━━ TRECHO CITADO ━━

Em relação à segunda pergunta, Gebrim dá uma resposta que considero no mínimo
confusa.
Perguntado por Brasil de Fato se a posição da Consulta
pode ser considerada "em cima do muro", em que cada um vota em quem
quiser, Gebrim diz o seguinte: "Estamos vivendo o esgotamento de um ciclo
da esquerda brasileira, o ciclo centrado na luta eleitoral. Evidente que a luta
eleitoral seguirá existindo e ainda representa um espaço de propaganda de
idéias e acúmulo político, mas esse não é o nosso caminho. Do ponto de vista da
Consulta, este deve ser um momento privilegiado para lançar as bases de outro
caminho, outra lógica política. Estamos entrando numa eleição em que não se
apresentam propostas que representem disputas de projetos de sociedade, de
política econômica e nem capacidade real de alterar as correlações de forças
sociais. Tampouco haverá um espaço real para a propaganda de uma alternativa
popular. Essa percepção, de que as eleições serão apenas o momento de escolher
quem vai fazer mais do mesmo, vem se generalizando e aos poucos vai se
incorporando ao senso comum. Nossa definição sobre essas eleições - mais do que
a aparente alteração conjuntural na correlação de forças - tem como objetivo e
bússola a perspectiva de elevar a consciência de ir além da lógica de
funcionamento do sistema de capital".
Vamos
destrinchar esta resposta, ponto a ponto.
Segundo Gebrim,
estamos vivendo o esgotamento de um ciclo da esquerda brasileira, o "ciclo
centrado na luta eleitoral". Mas quem define isto? A nossa vontade? As
nossas ilusões? Ou a luta de classes?
Penso que o
critério deva ser o da luta de classes. E, nesse caso, para ser mais exato, não
deveríamos falar de um "ciclo da esquerda", mas sim de um ciclo da
sociedade brasileira. Se olharmos a história do Brasil, veremos que estamos
vivendo um dos períodos mais longos de continuidade institucional. Este ano
teremos a quinta eleição presidencial direta consecutiva, superando a marca do
período 1945-1964 (quando tivemos quatro eleições presidenciais consecutivas,
em que foram eleitos Dutra, Vargas, Juscelino e Jânio).

━━━

### [O QUE SE PEDE]
Dê continuidade à análise da resposta de Gebrim sobre a Consulta e as eleições, a partir da última frase do trecho citado.

━━ OS DADOS ━━

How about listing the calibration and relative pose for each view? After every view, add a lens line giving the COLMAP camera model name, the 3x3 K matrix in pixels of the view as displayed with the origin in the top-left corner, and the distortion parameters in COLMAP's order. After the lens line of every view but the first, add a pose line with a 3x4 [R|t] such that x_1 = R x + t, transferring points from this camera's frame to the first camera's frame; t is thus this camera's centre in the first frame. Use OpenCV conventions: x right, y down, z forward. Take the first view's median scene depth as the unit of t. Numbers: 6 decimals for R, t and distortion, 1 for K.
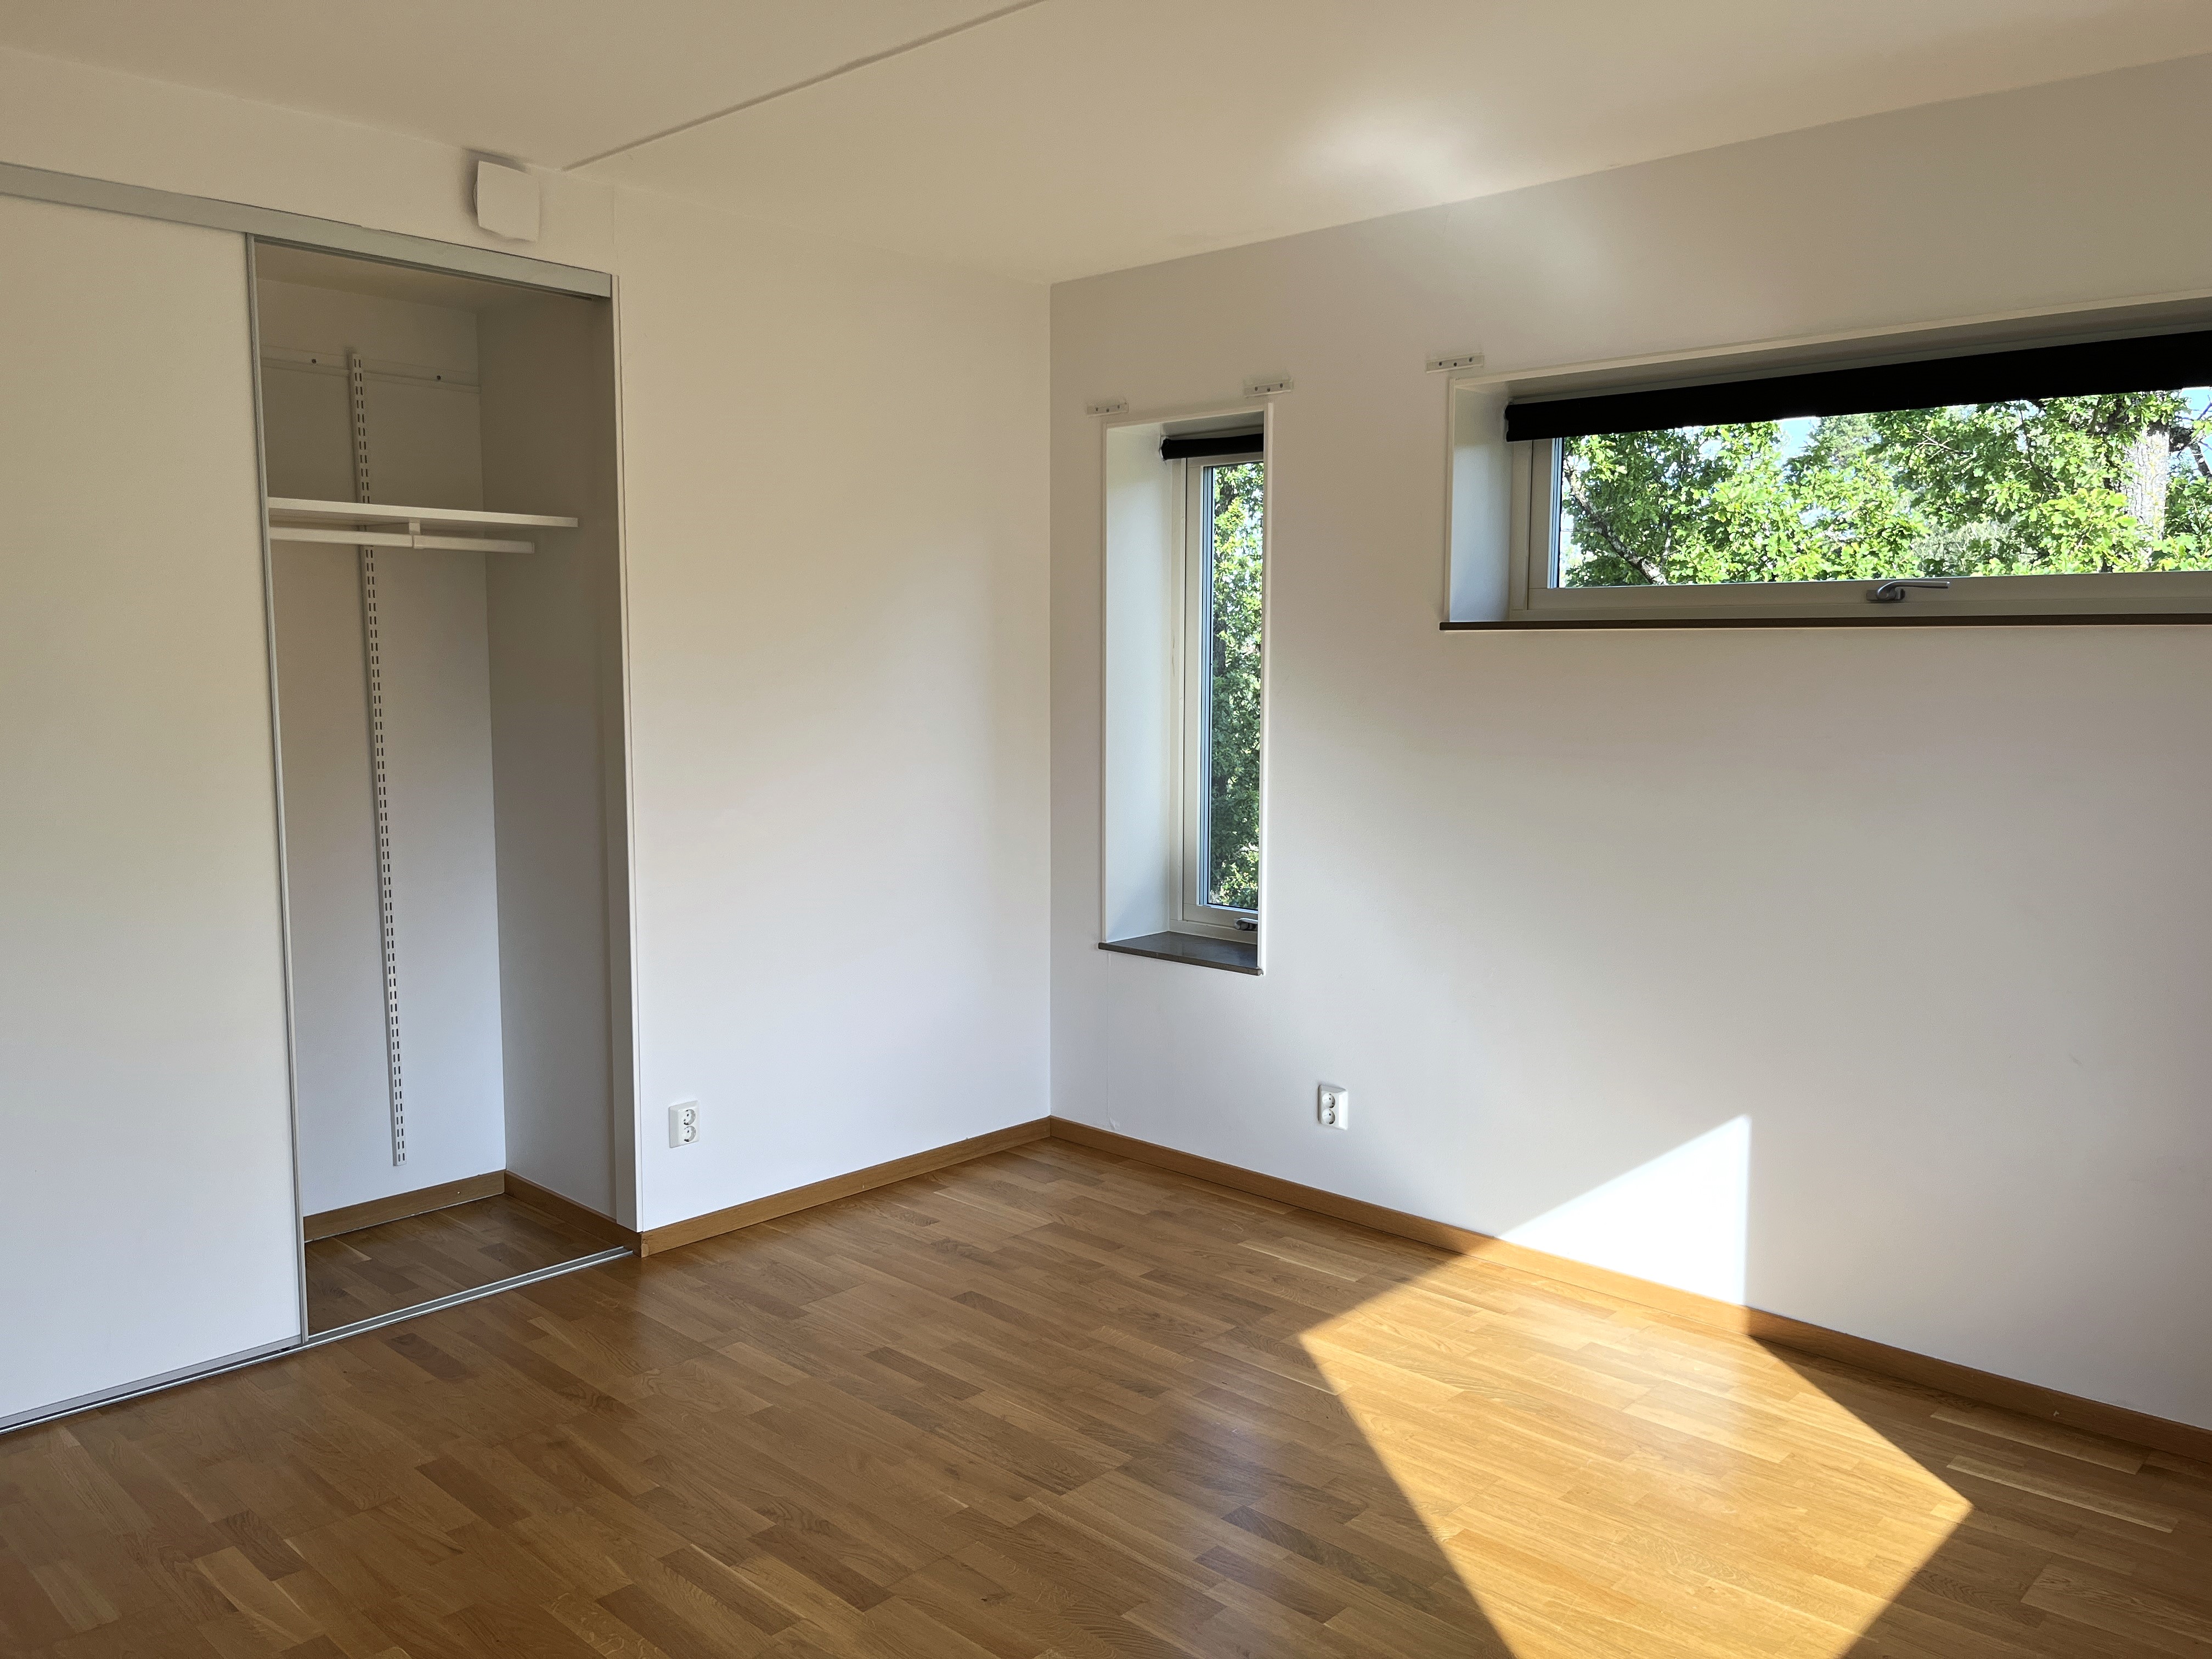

━━━

### [RESPOSTA REDIGIDA]
Tanto naquele
período, quanto hoje, a predominância da disputa eleitoral não foi uma opção
unilateral ou fundamentalmente da esquerda. E o "esgotamento" deste
período, se e quando ocorrer, tampouco se deverá a uma opção unilateral da
esquerda. A não ser, é claro, que estejamos nos movimentando no terreno das
abstrações esquerdistas.
Há sinais de que
esgotamento possa vir a ocorrer? Eu diria que há sinais de que setores da
burguesia não estão dispostos a conviver pacificamente com uma sequência de
governos de esquerda ou centro-esquerda. E há sinais de que setores da classe
trabalhadora organizada estão profundamente inconformados com o sentido, o
ritmo e a profundidade daquilo que foi feito pelo governo Lula. E há sinais de
que o tecido social brasileiro está rompendo em vários locais, mostrando que a
gravidade da crise é maior do que a institucionalidade atual está sendo capaz
de tratar ou pelo menos de conter.
O problema -- e aí reside o foco
de uma grande divergência com as posições da Consulta -- é saber se devemos enfrentar estes
sinais, ampliando a força eleitoral e institucional da esquerda brasileira,
especialmente da esquerda socialista; ou sendo no fundamental indiferentes ao
que acontece neste terreno.
A maior parte da
vanguarda dos setores populares, gostando ou não do primeiro governo Lula,
tendo ou não ilusões acerca do que pode vir a ser um segundo governo Lula, está
claramente decidida a votar em Lula em outubro de 2006, exatamente porque sabe
que é preciso ampliar a força da esquerda e impedir que o PSDB e o PFL retomem o controle do governo
federal.
Não se trata
apenas de reconhecer, como faz Gebrim, que a luta eleitoral "seguirá
existindo e ainda representa um espaço de propaganda de idéias e acúmulo
político". Se trata de perceber que, nas atuais condições históricas, se
perdermos força nesse terreno, não estaremos abrindo caminho para a revolução, mas
sim para a reação política.
Deste ponto de
vista, a opção feita pela Consulta só faz sentido se compreendermos que ela
adota "outra lógica política". Segundo esta "outra lógica
política", "nossa definição sobre essas eleições -- mais do que a aparente alteração
conjuntural na correlação de forças -- tem como objetivo e bússola a perspectiva de elevar a
consciência de ir além da lógica de funcionamento do sistema de capital".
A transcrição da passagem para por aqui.